Полежала, повыла, вдруг вспомнила, что у Лизы Первушкиной перед инсультом приблизительно с год отнималась нога — очевидно, вот так же… и разрыдалась, и ревела все громче и громче, чтобы Йося услышал, — дебил, или он там включил уже телевизор и теперь ей лежать, как подстреленной утке, пока кто-нибудь из соседей не вернется с работы?! И уже до могильной плиты ей не вспомнить, что было сначала: Сережа пытался себя заколоть или Йося избил его до полусмерти? Нет, конечно, сначала избил, однорукого он бы не тронул. Поощряемый младшей теткой, Сергей стал вести себя бесцеремонно, караулил, звонил, угрожал, что расскажет Иосифу обо всем, что случилось в бараке, — он загнал ее в угол, и она со слезами, обсморкав на каком-то киносеансе свой линялый платочек, а потом и его накрахмаленный белый платок, рассказала Иосифу, что Дерюгин пытался ее изнасиловать поздно вечером на раскройном столе в ателье… В этот день были выборы судей. И у них на участке, в женской школе номер сто девятнадцать, бесплатно крутили еще довоенные фильмы, проецируя их на бугристую штукатурку физкультурного зала, а на лавках сидели мальчишки, грызли семечки, и весь пол был, как будто в опилках, в мягких, хрумких скорлупках, и она в темноте поскользнулась на них, когда он потащил ее к выходу в середине сеанса. И она из-за этого не успела ему досказать, а при свете уже не смогла, что-де младшая тетка всю эту историю знала, но поила Дерюгина чаем вот буквально вчера. Это было почти нестерпимо — жить, зависеть и видеть, как младшая тетка все настойчивей подбивает под Иосифа клинья, а на Первое мая, выпив на брудершафт по стакану портвейна, она просто полезла с ним целоваться! И Иосиф ведь тоже отнимать от нее своих пухленьких губ не спешил. А потом во хмелю он читал им из Эдуарда Багрицкого, которого в эти годы боготворил, он читал битый час, а засела, сжав горло, как пуля, отравленная кураре, лишь одна непонятная фраза: от черного хлеба и верной жены мы бледною немочью заражены…

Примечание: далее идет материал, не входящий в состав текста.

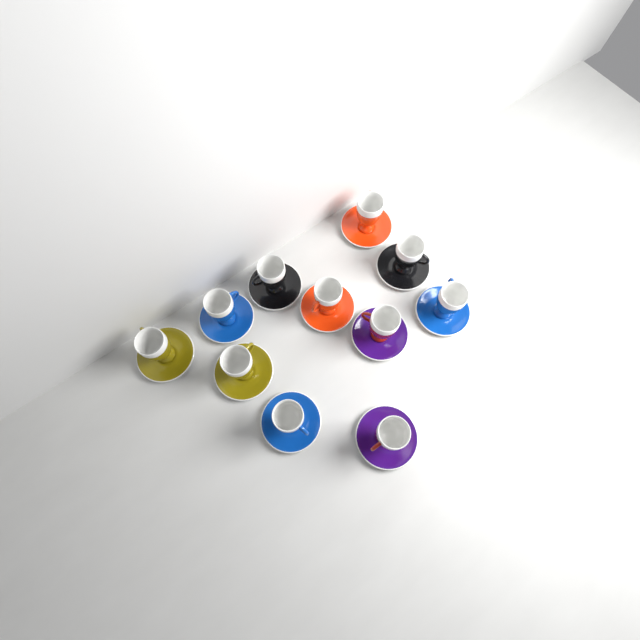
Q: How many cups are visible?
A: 11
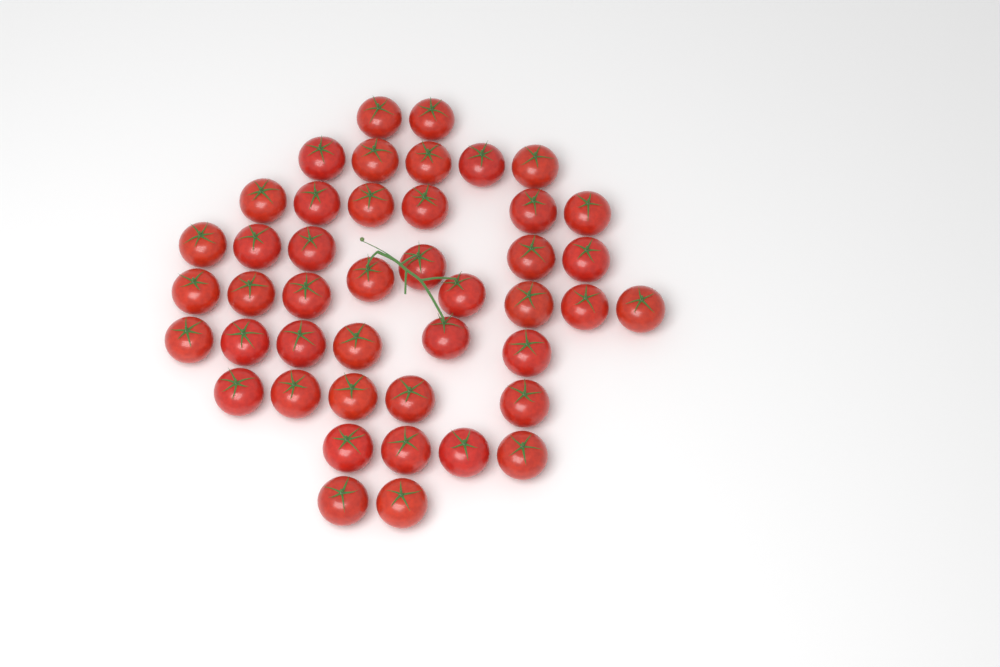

Это было эпиграфом, или лучше сказать, эпитафией ее жизни, но по молодости ей показалось, что она без труда все устроит по-своему — навсегда, до березки… И огромным усилием воли повернув себя набок, подтянула колени под самый живот, оттолкнулась от пола руками и все-таки села. И спиной привалилась к стене, и увидела с невероятной отчетливостью, как, наверное, можно увидеть лишь перед смертью, — нет, неправда, перед смертью всегда вспоминается самое раннее детство — а она же увидела год пятьдесят, приблизительно, пятый: переполненная электричка из Голицыно, куда Сонины ясельки выезжали на лето; они с Йосей в проходе, в обнимку, впритирку, эта близость не тел, а костей уже, как в могиле, ужасает и тем еще, что незаполненным оказалось теперь почти целое воскресенье, — к детям их не пустили, сказали, ветрянка, территория на карантине, а уборщица проговорилась, что двух мальчиков увезли с подозрением на менингит, — его пот пахнет жженными спичками и глицерином, его плоть, дай ей волю, еще миг и пронзит ей живот, и она говорит, чтоб его ужаснуть, чтоб его осадить: «Я повешусь, если с Сонечкой что-то случится!» — а он языком, как собака, проводит по ее переносице, а потом над губой, собирая в себя ее капельки пота, и, должно быть, от этого его голос теряет упругость и течет, словно лава, прямо ей в ухо: «Только ты! Даже Сонька — моя звездочка — это другое!» — «Мне же жарко!» — «А ты — это солнце! И вся жизнь от тебя!» — «Хоть на чуточку отодвинься!» — «Моя Вера и жизнь!»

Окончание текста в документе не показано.